1967. Depois do tufão, uma enchente no potreiro do canal.
*
O vale deixou de ser lajeado pra ser aguado. Na foto antiga, a prova que sempre
vivi a enchente. Fui sua cria. Agora, a destruição muito mais violenta. As águas cresceram, são adultas. Ou, os olhos da infância não percebiam a tristeza e o desespero. Diz o escritor Eduardo Galeano que a memória guardará o que valer a pena. Que a memória
sabe de mim mais do que eu e que a memória não perde o que merece ser salvo. Vidas, quase 50 e outros tantos, desaparecidos. Porque bens um dia se repõem: a rodoviária. A
escola. O hospital. O moinho. O curtume. A olaria. O clube. O banco. A praça. A
farmácia. A casa do seu Durvalino, a
casa da dona Iméria que viram telhados subirem em outros telhados. Escadas que não levam a
lugar algum. Paredes sem quartos. Templos sem Cristo, dessacralizados. Árvores de raízes nuas. Cães desnorteados. Os fios dos postes
como varais de espectros. Novas colinas de solidariedade surgiram: de roupas, calçados,
cobertores, de água, de material de limpeza, de comida. Mas também de escombros
enlameados. Os donativos não param de chegar e tem voluntário que se acha mais voluntário que outro. Pessoas que vagam desnorteadas, e quando o
rio se acomodou no seu leito de vida, as águas dos olhos, de espanto, dor, medo e desesperança.

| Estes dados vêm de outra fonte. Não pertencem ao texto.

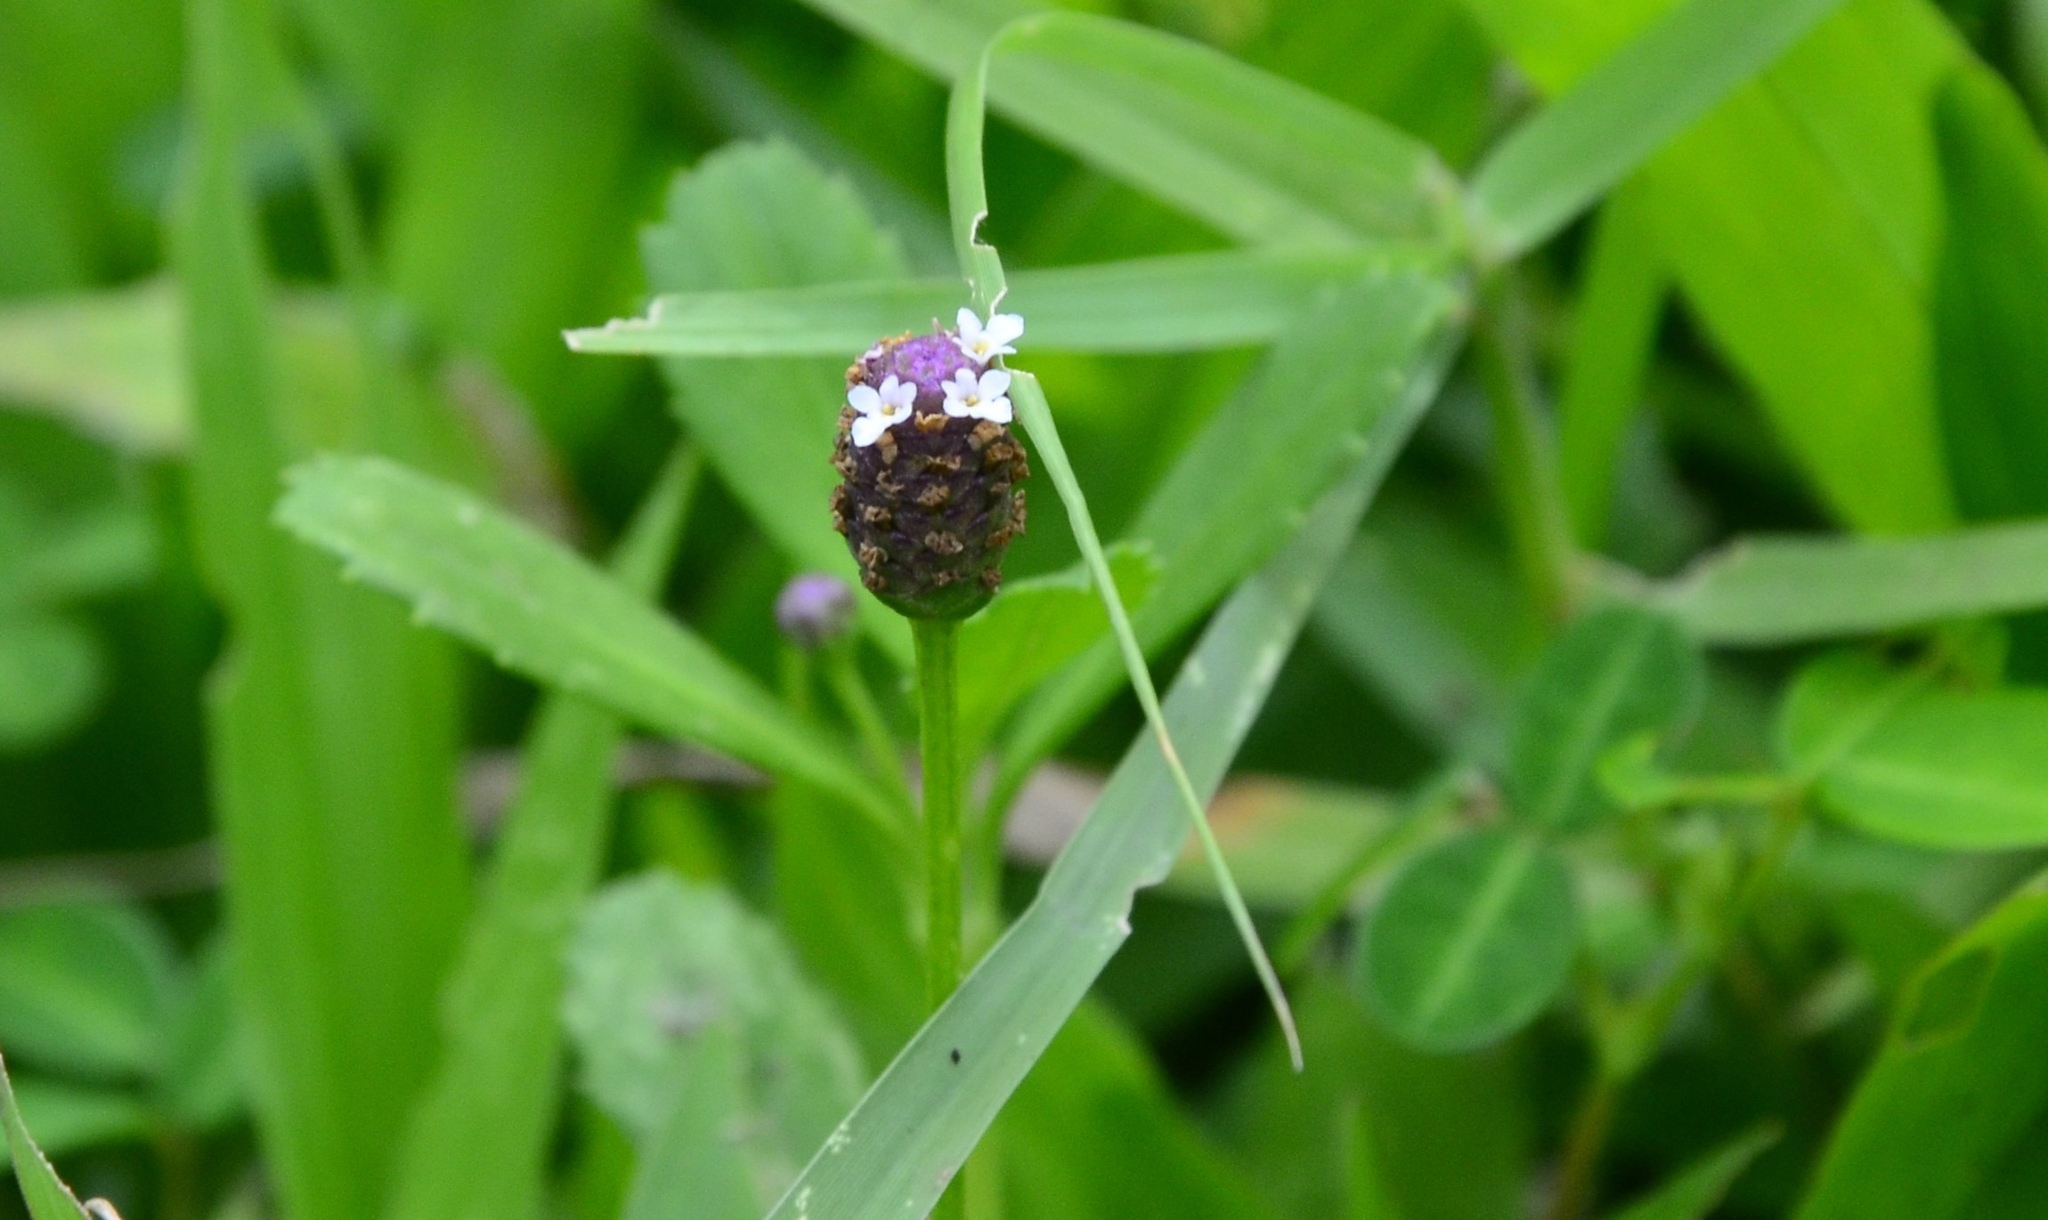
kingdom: Plantae
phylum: Tracheophyta
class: Magnoliopsida
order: Lamiales
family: Verbenaceae
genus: Phyla
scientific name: Phyla nodiflora
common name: Frogfruit
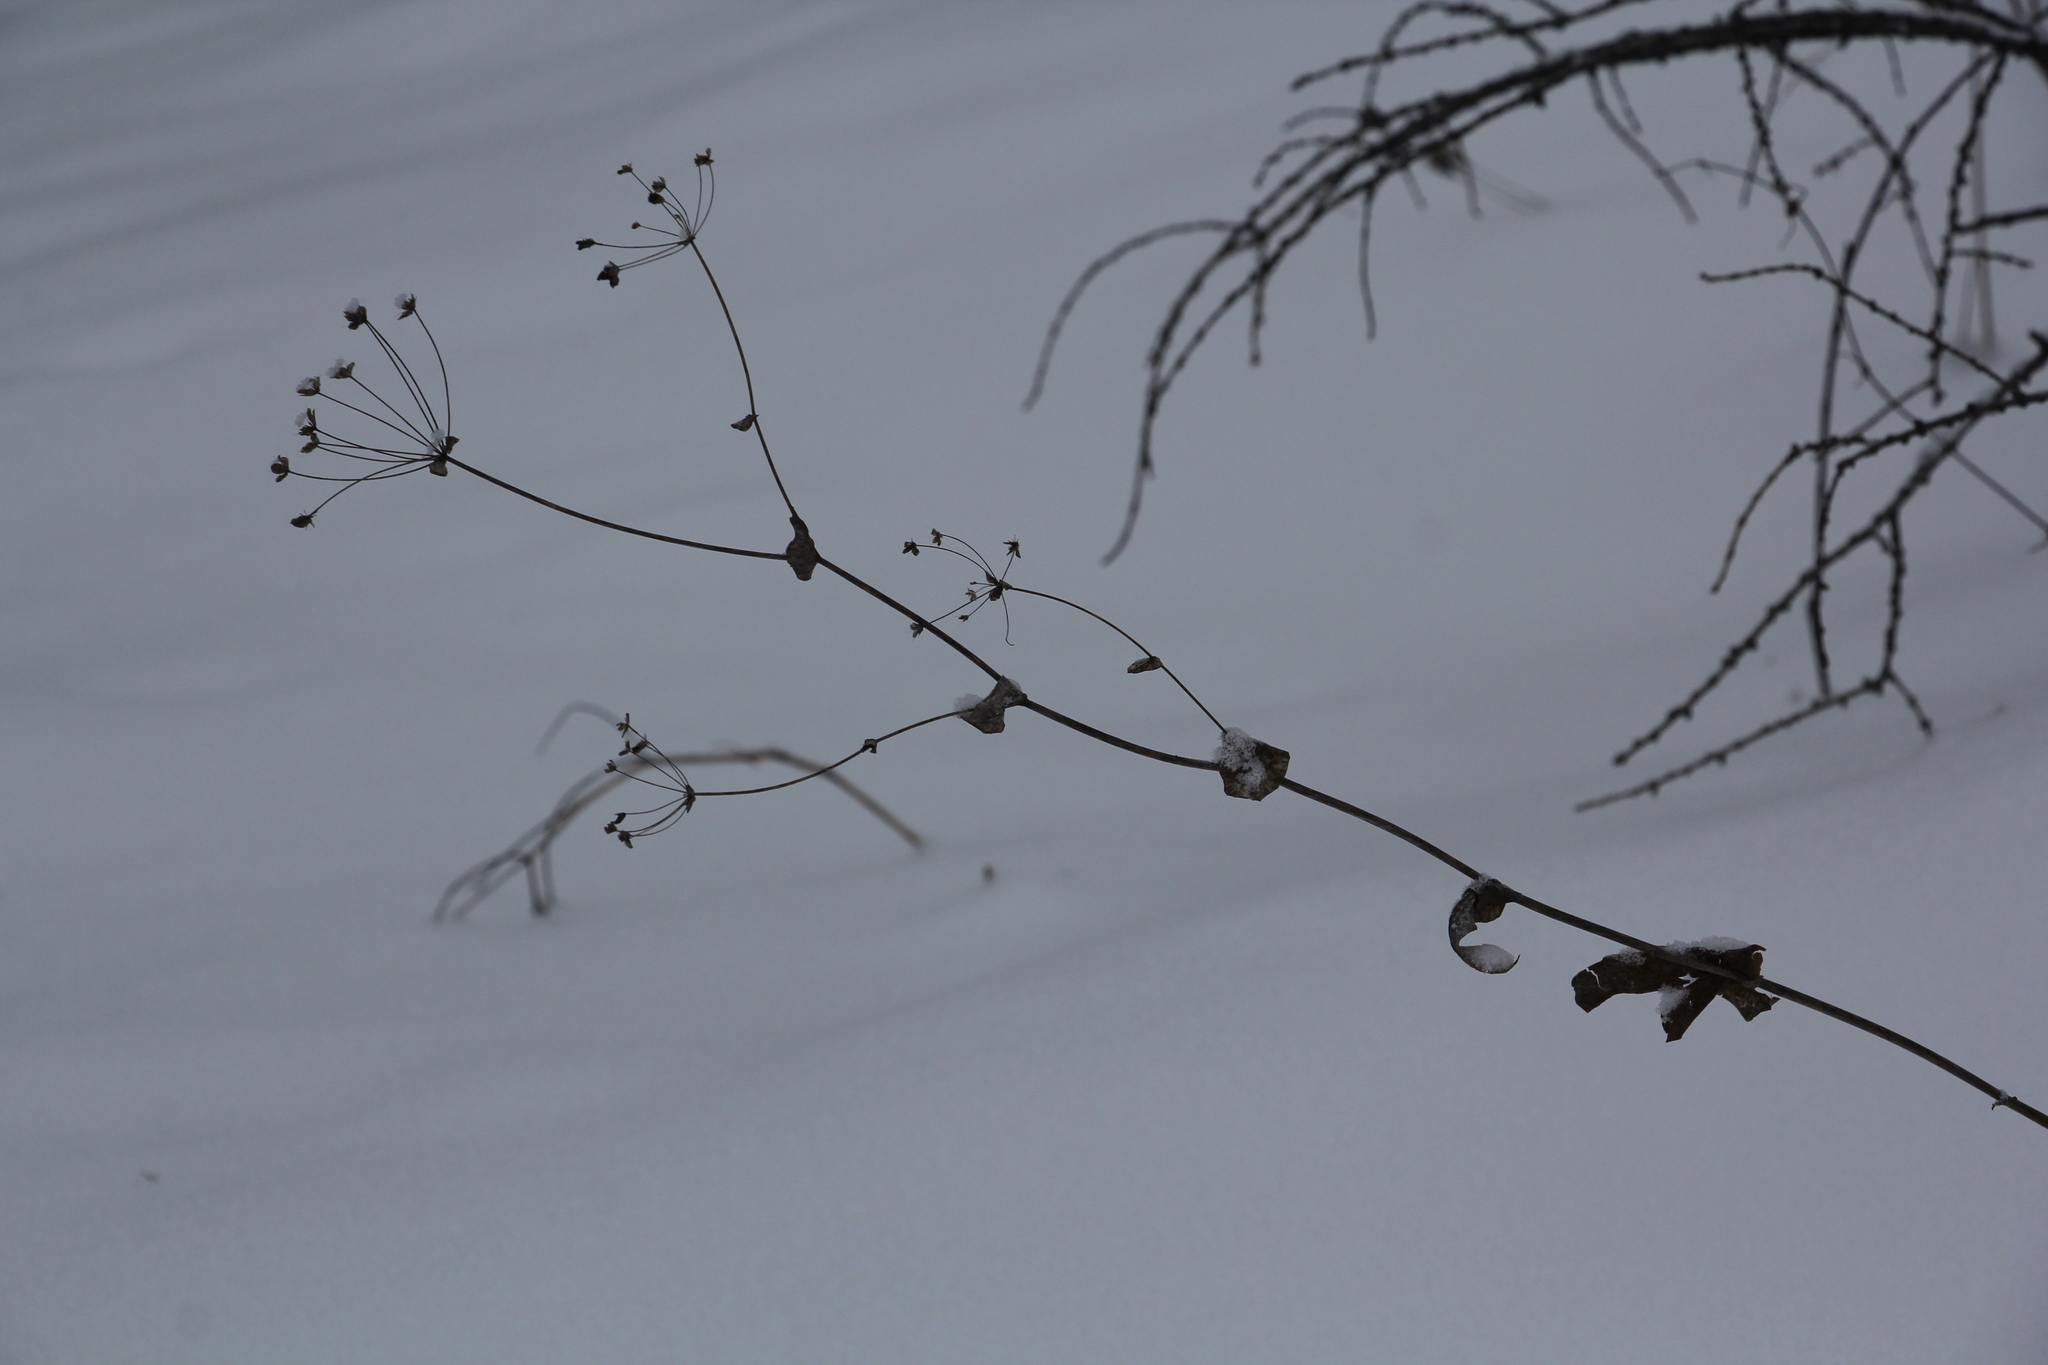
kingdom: Plantae
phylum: Tracheophyta
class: Magnoliopsida
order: Apiales
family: Apiaceae
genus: Bupleurum
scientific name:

Você não viu, porque você continuou na sua bolha confortável e quentinha. Você
não mexeu um dedo porque você é bom de vomitar preconceitos e fazer montagens fotográficas. E eu? Eu sei que não adianta soprar em flauta rachada. E não devo perder tempo com
quem não tem leitura. Veja as psicólogas e veterinarias: boas para criar fraudes e exibir em suas redes. E chegaram os políticos para trazer alento e quem
sabe grana, mas recebidos com pedradas online. E eu perdi as estribeiras. E
eles perderam também. E o ódio bateu no portão. E vi uma arma que gritava vaca,
puta, tu vai ter o que merece. E vi o dono do restaurante japonês fugir. Sim, a enchente deixa todo mundo abobado, mesmo. E uns, de espumar de raiva. Muito loucos no terceiro vale mais fértil e triste do mundo.